Here are two vignettes that highlight our endless human capacity for self-deception.

A patient I will call Laura came to me because she has an enmeshed relationship with her mother, which ruins her life. At 37 years of age, she was still living at home with her mother and her abusive alcoholic brother. She could not sustain any relationship with a partner because her mother systematically undermine any such attempts, essentially putting her down all the time, giving her the message that she is incapable of independence. In addition, it was her duty to help her brother when he got himself into trouble. Previous attempts at becoming independent and move out had failed.

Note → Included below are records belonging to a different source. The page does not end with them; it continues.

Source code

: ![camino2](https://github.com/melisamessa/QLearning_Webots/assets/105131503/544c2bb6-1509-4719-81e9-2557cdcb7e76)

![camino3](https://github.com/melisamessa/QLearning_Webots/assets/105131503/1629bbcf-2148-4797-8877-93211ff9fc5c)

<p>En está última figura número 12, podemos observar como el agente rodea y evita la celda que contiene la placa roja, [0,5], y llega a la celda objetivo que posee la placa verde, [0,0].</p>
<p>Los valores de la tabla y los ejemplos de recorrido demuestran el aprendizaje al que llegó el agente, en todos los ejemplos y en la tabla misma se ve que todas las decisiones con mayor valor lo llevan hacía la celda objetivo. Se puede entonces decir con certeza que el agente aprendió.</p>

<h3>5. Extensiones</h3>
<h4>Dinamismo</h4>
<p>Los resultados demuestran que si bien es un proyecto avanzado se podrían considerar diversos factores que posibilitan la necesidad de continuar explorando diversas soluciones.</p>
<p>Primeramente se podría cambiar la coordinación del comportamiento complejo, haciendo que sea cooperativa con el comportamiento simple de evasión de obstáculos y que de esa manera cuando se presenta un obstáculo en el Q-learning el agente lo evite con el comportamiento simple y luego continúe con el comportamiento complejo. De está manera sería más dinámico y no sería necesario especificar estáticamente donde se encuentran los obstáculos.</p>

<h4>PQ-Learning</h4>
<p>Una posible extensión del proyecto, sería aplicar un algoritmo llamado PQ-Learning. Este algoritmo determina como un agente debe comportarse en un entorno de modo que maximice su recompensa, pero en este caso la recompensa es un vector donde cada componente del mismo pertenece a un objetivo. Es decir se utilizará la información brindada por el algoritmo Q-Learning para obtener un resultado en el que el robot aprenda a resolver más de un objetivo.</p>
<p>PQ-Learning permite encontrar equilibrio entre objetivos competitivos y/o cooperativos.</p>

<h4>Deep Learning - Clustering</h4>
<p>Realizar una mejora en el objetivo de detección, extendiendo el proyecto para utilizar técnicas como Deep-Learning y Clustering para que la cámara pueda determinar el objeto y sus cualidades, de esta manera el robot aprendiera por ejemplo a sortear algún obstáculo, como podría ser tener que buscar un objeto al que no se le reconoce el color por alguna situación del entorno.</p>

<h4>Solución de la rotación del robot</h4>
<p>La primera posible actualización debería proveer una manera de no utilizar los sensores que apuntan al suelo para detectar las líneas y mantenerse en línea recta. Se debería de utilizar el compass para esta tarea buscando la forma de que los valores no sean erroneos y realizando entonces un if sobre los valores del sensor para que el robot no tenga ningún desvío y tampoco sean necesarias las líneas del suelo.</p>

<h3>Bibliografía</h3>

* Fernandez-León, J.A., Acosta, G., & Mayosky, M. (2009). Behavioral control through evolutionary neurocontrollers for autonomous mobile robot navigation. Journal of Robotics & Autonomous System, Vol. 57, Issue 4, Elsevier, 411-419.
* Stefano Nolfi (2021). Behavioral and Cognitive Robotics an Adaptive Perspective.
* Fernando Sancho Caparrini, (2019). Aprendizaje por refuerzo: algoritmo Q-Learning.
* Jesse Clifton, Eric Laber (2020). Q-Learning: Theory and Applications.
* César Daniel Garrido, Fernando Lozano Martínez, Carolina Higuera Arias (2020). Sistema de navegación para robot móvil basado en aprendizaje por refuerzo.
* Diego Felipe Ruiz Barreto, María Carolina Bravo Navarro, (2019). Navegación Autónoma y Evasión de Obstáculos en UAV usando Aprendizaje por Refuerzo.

She moved out shortly after I started to see her in psychotherapy. This time she began to enjoy her independence, particularly because she was starting to learn how to develop healthy boundaries towards her mother. A few weeks after having moved, her mother’s house was broken into and many valuables were stolen, including expensive jewelry she had left at her mother’s place. Now she became scared of living alone. She told me how afraid she was to be alone in her new house, and that she was thinking of moving back to her mother’s. What if she got broken into – she felt her mother’s place would be safer, because there were two people living there, plus a dog. Her left brain had created a disembodied story with a false logic, because she is emotionally (right brain) in such inner turmoil when it comes to her mother, that she has to dissociate herself from her body (right brain) and all the painful signals it tries to send to her consciousness. Not until I asked her the following question could she see the pseudo-logic that drove her: “Don’t you find it curious that the very place you find would be so safe, with two people and a dog, is precisely the place which got broken into, and from which all your jewelry got snatched?” I asked. My question hit her like a ton of bricks. She realized that her sense of safety ‘at home’ with her mother was in her case an integral part of her enmeshment with her mother, and that she needed to direct her energies into another direction: How can she increase her sense of safety as a single woman living independently in her own home?

The second vignette involves the following note I posted in my office for my patients before I went on holidays:

MEMO
August 5, 2015
To all patients,
Dr. Treyvaud will be away on summer vacation for the following period:
Monday, August 17, 2015 to Friday, September 11, 2015.
Dr. Treyvaud will be back on Monday, September 14, 2014.
Thank you.

 

A couple, husband and wife, whom I see independently, missed their first session after my holidays, because they were absolutely convinced I had posted my return for September 17. Until I showed them a printed copy of my note, they could not believe me.

These two vignettes are a reminder of the challenge our left brain poses, when it is disconnected from the right brain. Here are its unsavory characteristics with which it tyrannizes our lives when left unchecked by the right brain:

THE LEFT BRAIN:

  1. Constructs a self-consistent world of pure theory that always reflects back on itself and confirms itself;
  2. Controls the voice and the means of argument, such as logic, linearity, detachment and language;
  3. Parses reality into bits – if no clear bits are available, it will invent them.
  4. It only re-presents the world after the fact and creates a (sometimes) useful fiction;
  5. Is only capable of black and white thinking;
  6. Does not perceive stories, but a mass of discreet episodes, often out of sequence, thus maintaining distortions;
  7. Needs to always feel in control;
  8. Is competitive;
  9. Thinks it can go it alone without the right brain;
  10. Thinks it knows it all;
  11. Is overly optimistic and unrealistically positive in its self-appraisal;
  12. Is in denial about its shortcomings and unreasonably certain;
  13. Is prone to paranoia and mistrust.

 

As you can see, these scientific findings about the left brain are not just interesting knowledge floating high up in the clouds of academic knowledge. We can observe and directly experience these characteristics in our everyday life.